> **Sezione del testo**:

───

Nell’aprile di quest’anno autorità Usa e degli Emirati Arabi Uniti hanno siglato un accordo preliminare per l’apertura di un ufficio doganale statunitense sullo scalo di Abu Dhabi. Per quanto vi siano precedenti di tale tipo di facility, quello di Abu Dhabi costituisce una novità in quanto è il primo caso di un sito “preclearance” non servito da aerolinee Usa.
Lo scopo di queste barriere situate in paesi stranieri, è di effettuare i controlli di immigrazione, dogana, e sanitari nei punti di imbarco, quindi “a monte” evitando il crearsi delle lunghe file di attesa nelle destinazioni aeroportuali statunitensi. Fra le nazioni che già disponevano di queste facilitazioni ricordiamo il Canada e l’Irlanda. In Canada sono otto gli scali che permettono tale possibilità: Calgary, Edmonton,Halifax, Montreal, Ottawa, Toronoto, Vancouver e Winnipeg; in Irlanda Shannon e Dublino; altri sono disponibili nell’ara caraibica. Come si vede siamo pur sempre in zone che potremmo definire di influenza “atlantica”. In pratica una volta giunto a destinazione il passeggero, che è partito da uno di questi aeroporti, viene trattato come se fosse proveniente da un volo domestico anziché internazionale, anche se –ovviamente- persona e bagaglio a discrezione delle autorità possono essere oggetto di ulteriori controlli.

───

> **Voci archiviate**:

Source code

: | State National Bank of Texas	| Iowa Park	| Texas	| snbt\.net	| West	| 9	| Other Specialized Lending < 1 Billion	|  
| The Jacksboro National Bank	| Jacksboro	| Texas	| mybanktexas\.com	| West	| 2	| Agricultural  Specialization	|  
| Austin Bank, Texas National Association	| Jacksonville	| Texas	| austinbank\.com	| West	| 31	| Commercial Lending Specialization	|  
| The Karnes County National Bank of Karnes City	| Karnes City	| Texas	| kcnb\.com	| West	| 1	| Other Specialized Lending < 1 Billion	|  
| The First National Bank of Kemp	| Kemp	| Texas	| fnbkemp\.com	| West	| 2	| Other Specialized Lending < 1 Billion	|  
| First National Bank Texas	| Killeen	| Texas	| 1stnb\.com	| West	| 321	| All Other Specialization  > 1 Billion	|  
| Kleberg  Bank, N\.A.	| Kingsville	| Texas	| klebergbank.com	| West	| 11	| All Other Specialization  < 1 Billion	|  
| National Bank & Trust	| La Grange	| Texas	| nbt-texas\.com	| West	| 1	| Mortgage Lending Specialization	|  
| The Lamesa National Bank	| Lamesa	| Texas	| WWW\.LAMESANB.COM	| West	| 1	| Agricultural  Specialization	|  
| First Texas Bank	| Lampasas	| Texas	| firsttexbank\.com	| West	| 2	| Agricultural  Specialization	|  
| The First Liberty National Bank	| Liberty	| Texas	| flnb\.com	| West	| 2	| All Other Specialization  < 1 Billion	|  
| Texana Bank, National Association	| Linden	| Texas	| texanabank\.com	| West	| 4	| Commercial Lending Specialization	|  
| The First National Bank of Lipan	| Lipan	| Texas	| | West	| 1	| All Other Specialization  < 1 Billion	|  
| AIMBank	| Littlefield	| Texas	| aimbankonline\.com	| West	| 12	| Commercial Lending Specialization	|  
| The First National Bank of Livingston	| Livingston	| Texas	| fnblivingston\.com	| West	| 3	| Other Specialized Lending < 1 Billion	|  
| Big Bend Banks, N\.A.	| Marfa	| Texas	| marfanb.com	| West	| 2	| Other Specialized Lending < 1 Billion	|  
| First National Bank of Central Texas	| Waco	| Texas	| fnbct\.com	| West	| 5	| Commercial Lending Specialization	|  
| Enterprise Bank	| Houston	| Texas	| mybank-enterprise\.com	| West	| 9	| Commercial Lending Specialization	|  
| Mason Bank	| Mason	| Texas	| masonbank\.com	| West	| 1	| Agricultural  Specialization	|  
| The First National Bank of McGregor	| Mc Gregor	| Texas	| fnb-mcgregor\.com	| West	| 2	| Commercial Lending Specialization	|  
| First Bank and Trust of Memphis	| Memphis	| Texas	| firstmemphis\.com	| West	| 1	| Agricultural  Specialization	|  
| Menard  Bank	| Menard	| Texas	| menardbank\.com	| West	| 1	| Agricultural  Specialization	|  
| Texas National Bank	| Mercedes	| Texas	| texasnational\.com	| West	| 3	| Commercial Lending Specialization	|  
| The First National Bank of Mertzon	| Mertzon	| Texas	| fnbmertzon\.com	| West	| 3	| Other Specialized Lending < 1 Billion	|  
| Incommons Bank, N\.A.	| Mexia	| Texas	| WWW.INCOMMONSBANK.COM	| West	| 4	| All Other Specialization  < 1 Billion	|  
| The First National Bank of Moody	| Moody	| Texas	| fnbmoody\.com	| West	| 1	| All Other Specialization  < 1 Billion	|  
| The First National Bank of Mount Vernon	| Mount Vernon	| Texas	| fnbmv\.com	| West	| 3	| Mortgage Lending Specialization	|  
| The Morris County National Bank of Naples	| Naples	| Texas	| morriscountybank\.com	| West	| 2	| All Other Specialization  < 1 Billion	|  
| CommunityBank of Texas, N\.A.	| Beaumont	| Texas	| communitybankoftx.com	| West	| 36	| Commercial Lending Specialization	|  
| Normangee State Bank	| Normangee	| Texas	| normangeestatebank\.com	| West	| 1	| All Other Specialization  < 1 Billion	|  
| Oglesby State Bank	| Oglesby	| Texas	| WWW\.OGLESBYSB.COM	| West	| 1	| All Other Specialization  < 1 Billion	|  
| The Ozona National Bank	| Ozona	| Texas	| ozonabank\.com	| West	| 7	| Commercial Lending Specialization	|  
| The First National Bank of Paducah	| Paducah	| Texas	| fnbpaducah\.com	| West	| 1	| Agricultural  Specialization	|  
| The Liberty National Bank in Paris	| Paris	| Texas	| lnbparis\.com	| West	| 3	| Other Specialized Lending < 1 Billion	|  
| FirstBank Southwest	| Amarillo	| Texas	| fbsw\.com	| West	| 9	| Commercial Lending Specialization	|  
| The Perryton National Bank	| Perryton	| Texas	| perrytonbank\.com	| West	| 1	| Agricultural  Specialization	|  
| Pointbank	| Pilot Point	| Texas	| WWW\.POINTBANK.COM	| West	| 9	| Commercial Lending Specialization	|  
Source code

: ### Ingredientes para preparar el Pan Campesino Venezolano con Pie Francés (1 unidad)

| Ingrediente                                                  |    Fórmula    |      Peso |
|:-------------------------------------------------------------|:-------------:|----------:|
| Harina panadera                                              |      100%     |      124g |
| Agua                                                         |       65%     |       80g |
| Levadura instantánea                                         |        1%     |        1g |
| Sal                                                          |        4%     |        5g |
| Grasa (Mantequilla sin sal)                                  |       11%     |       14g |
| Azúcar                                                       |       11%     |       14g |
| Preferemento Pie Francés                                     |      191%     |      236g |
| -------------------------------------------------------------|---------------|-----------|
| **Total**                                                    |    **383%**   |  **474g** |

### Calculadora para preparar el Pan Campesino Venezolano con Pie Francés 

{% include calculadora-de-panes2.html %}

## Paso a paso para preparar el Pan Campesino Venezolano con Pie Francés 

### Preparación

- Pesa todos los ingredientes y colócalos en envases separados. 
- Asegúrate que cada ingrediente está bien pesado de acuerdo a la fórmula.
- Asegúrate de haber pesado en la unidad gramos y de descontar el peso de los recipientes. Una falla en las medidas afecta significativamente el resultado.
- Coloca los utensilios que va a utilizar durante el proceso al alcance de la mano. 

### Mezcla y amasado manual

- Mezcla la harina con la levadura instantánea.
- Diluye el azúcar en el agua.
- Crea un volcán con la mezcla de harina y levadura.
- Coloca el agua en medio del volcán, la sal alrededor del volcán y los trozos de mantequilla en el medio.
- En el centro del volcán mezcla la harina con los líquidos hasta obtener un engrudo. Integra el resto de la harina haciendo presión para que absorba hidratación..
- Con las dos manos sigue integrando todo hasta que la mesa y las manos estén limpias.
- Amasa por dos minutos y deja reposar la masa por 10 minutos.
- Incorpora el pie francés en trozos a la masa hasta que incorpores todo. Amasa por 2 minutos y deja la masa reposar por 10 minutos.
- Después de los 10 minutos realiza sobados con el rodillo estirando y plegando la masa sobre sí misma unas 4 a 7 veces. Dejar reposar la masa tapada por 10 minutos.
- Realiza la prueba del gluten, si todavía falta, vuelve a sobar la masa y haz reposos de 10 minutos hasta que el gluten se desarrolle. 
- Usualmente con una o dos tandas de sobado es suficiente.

───

> **Cosa fare**:
**a)** Indica se ciascuna delle seguenti affermazioni concorda con il testo sugli uffici doganali statunitensi all'estero, rispondendo sì o no e citando esattamente le parole del testo che lo stabiliscono: (i) l'accordo preliminare per Abu Dhabi è stato siglato nell'aprile di quest'anno; (ii) il sito di Abu Dhabi è servito da aerolinee Usa; (iii) in Irlanda gli scali che offrono questa possibilità sono Shannon e Dublino.
**b)** Riproduci il tratto del testo sugli uffici doganali statunitensi all'estero che va da "Nell’aprile di quest’anno" fino a "da aerolinee Usa.".

> **Risultati per compito**:
**a)**
(i) Sì: «Nell’aprile di quest’anno autorità Usa e degli Emirati Arabi Uniti hanno siglato un accordo preliminare».
(ii) No: «non servito da aerolinee Usa».
(iii) Sì: «in Irlanda Shannon e Dublino».

**b)**
Nell’aprile di quest’anno autorità Usa e degli Emirati Arabi Uniti hanno siglato un accordo preliminare per l’apertura di un ufficio doganale statunitense sullo scalo di Abu Dhabi. Per quanto vi siano precedenti di tale tipo di facility, quello di Abu Dhabi costituisce una novità in quanto è il primo caso di un sito “preclearance” non servito da aerolinee Usa.